Kathleen Peacock produced a piece distinctly different from her fellow students. A Storm was blowing from Paradise was one of the few works to really make effective concessions to traditional concepts of beauty. The shadow cast by this elegant bent cane boat formed interesting play of light. The kontiki like pyprus boat did not appear particularly at home in its industrial surroundings, it felt more like a museum miniature.
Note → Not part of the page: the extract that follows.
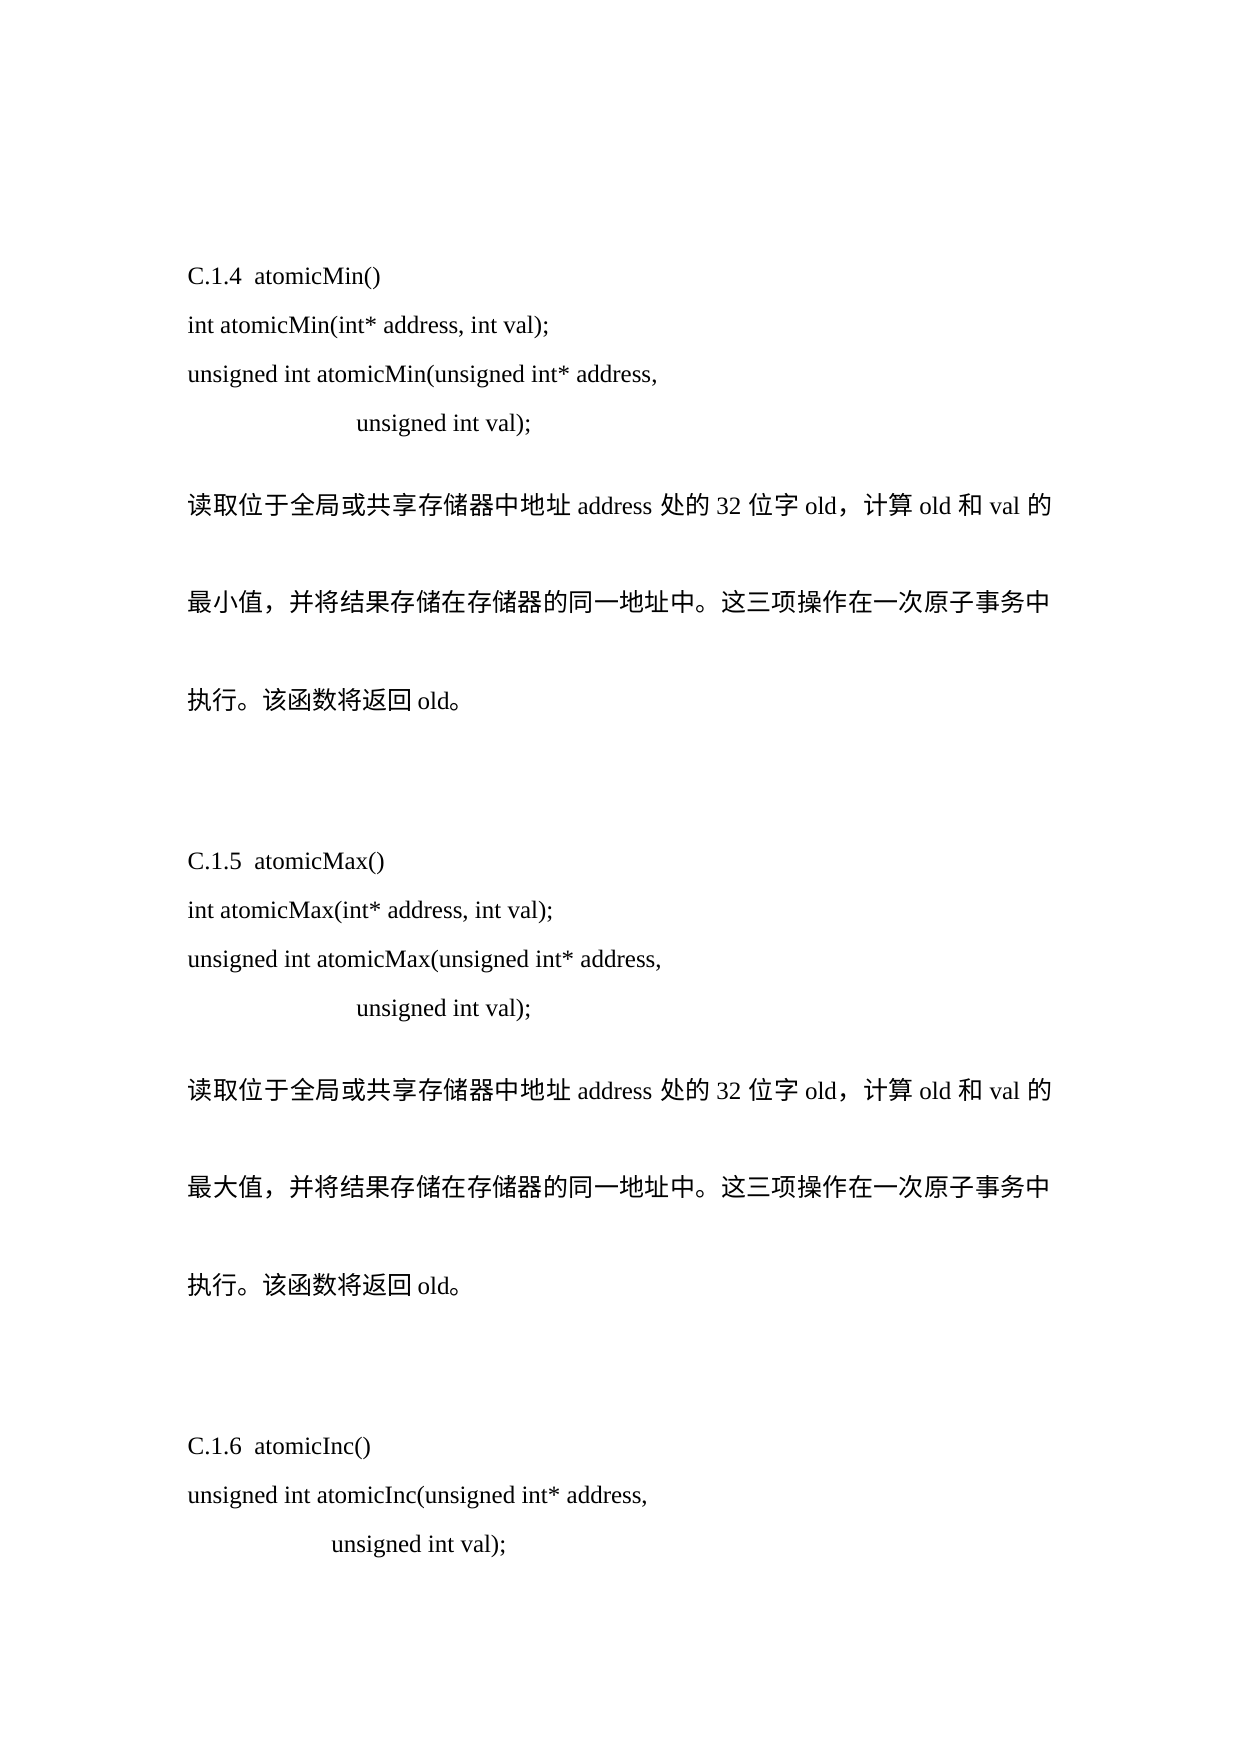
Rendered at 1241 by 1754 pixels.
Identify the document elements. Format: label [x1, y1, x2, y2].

text [187, 162, 1053, 1559]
The rest of the main space is dominated by two works, Gavin Buxton's Long White Cloud, and Daniel Arps's BL 2000. The formica coffee table of the Long White Cloud is an amusing dialogue on our nations favourite carsonagenic habit. The cork tiles littered in cigarette butts and table are skilfully crafted in the shape of our great country. The work whiffs of cheap smokers cafè culture, well balanced and texturally amusing. The Banana Lounger also plays on pathetic ironies. This spastic exercise machine has appealing leather upholstery, it gives the feel that one was intended to lie back may be to perform some sort of all-over body workout. However, the machine is impossible to deploy in any practical fashion rather it seems to be an object of frustration. The golf course is comparatively like the bonus free gift that the first fifty callers receive absolutely free. The club, an assemblage of a golf club shaft and an iron is well produced, but the course itself appears rushed, the maroon carpet hardly had a shape indicative of golf green, its construction lacks the polish of the rest of the piece.
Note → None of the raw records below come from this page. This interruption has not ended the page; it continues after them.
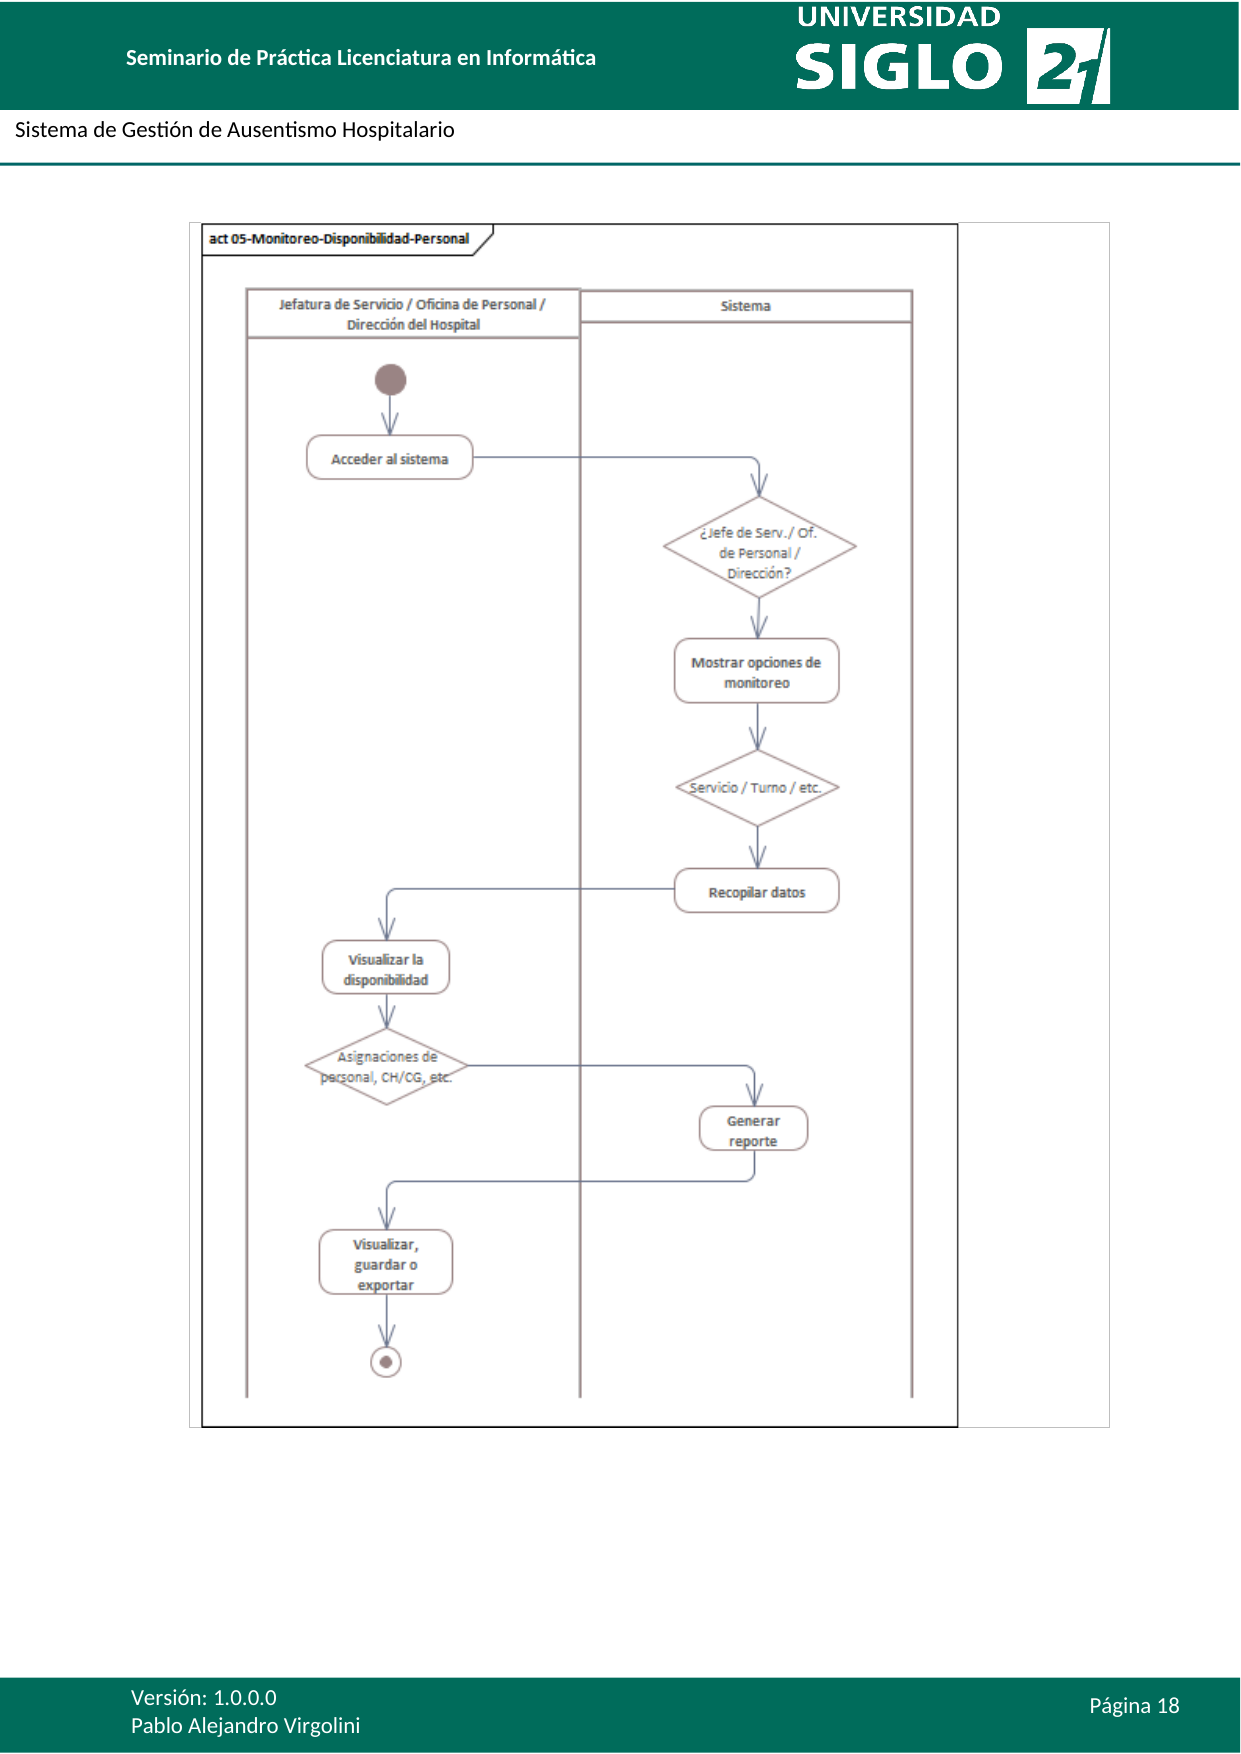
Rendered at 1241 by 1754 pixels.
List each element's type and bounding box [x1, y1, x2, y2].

table_cell [959, 223, 1109, 1427]
picture [796, 6, 1111, 104]
table_cell [190, 223, 200, 1427]
picture [200, 222, 959, 1428]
"Did the earth move for you?". The question forms the alternate title for Julaine Stephenson's sound and movement piece the Seismophone. The work certainly contains shock impact it's interesting mechanical appearance drew one in but those foolish enough to play with it were barraged by unpleasant noise, sent the Seismophonic clattering in it's yaunic glass jar. Stephenson plays on the old metaphor of sexuality reduce to mechanical pseudoscience. However unsubtle the title the work itself is quite controlled in its sexual allusions.

The same could not be said for Rachel Brown's perverse doll. Looking like some mutant hermaphrodite drag queen Barbie with a bad case of dermatitis, the doll stands at the top of a flight of stairs bathed in light with the red carpet rolled out. Like many of the smaller more intimate works, the piece was pleasant discovery in an unexpected place. The work was a welcome relief; at least somebody was prepared to score laughs with a cheap kitsch gag that seemed to have some real world content. Some other works seemed to trip over themselves trying to be clever. Particularly guilty of this was the problematic Monitor. Grant Wylie's work was playfully interactive and almost as entertaining as a ride at science alive. I felt it suffered from an over emphasis on technical contrivances. It had the potential to be quite sinister if the work had been resolved with a tad more refinement, and equal emphasis on the visual design as much as technical concept.

It is intrinsically impossible sum up a collection of 23 artists work, all with their own tangents, however, a friend wryly commented that the show was like a retrospective of one artist's entire career. Perhaps that says something about the amount of mutual appreciation and criticism practised in the university fine arts department.